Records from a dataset

-------

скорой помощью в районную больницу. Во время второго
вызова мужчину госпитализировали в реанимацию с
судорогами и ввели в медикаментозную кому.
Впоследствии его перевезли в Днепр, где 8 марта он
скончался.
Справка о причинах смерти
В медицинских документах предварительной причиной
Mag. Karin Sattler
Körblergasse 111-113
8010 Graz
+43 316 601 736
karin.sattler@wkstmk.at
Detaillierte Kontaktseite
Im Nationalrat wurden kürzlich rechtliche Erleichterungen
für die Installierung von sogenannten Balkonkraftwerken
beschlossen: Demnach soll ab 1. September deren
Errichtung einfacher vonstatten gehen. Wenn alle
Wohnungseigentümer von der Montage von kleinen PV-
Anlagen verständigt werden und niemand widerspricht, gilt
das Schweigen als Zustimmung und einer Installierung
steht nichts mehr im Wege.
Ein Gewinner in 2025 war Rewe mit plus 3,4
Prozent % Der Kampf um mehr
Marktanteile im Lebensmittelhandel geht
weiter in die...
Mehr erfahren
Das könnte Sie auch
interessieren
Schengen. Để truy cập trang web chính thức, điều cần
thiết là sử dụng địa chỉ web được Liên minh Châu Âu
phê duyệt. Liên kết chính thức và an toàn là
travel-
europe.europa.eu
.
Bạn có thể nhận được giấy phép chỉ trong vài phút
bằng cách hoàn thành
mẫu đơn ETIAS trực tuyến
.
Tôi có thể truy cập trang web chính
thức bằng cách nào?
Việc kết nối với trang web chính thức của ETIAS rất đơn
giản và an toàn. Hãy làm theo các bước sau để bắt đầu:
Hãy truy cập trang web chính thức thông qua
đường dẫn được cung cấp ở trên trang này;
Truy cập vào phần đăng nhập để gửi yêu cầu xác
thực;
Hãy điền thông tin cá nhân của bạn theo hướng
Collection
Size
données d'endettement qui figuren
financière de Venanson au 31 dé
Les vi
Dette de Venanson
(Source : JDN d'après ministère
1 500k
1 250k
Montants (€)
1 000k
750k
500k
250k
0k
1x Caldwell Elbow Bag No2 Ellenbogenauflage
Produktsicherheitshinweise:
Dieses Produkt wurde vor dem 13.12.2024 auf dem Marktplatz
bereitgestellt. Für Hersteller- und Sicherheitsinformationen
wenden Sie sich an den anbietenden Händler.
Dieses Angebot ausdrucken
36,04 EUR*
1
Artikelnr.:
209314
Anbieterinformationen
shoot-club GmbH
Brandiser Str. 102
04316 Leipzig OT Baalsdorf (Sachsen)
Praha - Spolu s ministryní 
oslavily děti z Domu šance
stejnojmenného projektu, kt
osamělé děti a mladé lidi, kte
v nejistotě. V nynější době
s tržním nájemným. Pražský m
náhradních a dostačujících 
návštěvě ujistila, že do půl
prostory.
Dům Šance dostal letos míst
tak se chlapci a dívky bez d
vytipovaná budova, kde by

-------

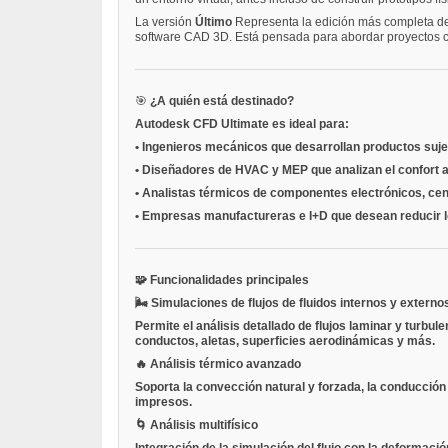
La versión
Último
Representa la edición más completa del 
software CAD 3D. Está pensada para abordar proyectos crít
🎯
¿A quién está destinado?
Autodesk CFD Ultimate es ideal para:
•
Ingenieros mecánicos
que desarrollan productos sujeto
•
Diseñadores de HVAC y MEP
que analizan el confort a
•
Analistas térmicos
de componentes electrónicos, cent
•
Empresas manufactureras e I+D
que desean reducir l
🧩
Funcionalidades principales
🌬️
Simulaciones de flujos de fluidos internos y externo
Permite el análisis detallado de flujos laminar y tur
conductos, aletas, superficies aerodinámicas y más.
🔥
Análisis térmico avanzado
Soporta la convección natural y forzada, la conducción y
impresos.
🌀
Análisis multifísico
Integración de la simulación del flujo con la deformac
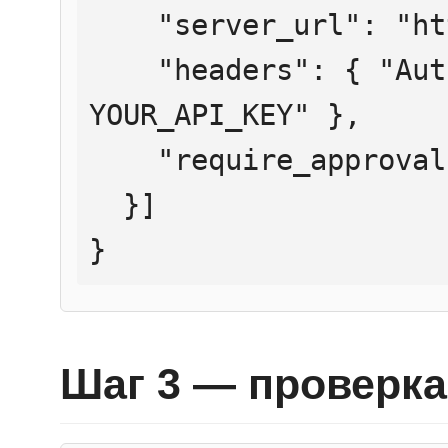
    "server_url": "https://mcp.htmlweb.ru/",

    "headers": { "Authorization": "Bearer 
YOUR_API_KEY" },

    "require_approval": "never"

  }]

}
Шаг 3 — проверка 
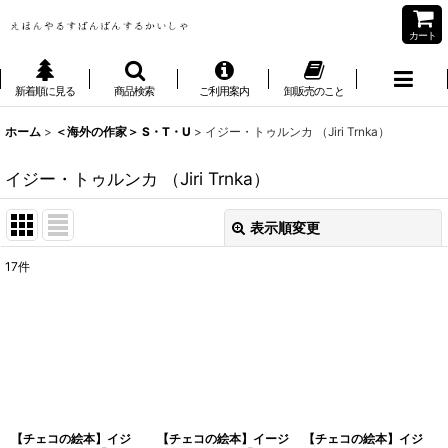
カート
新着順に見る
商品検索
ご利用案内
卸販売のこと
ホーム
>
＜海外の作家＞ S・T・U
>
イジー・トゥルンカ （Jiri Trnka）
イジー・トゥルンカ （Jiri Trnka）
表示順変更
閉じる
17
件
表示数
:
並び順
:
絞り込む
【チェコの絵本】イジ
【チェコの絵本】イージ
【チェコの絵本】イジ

-------

WHAT IS REQUIRED. Collect every line of the items that contains the word "ETIAS", and copy each of those lines in full.

EXERCISE OUTPUT.
mẫu đơn ETIAS trực tuyến
Việc kết nối với trang web chính thức của ETIAS rất đơn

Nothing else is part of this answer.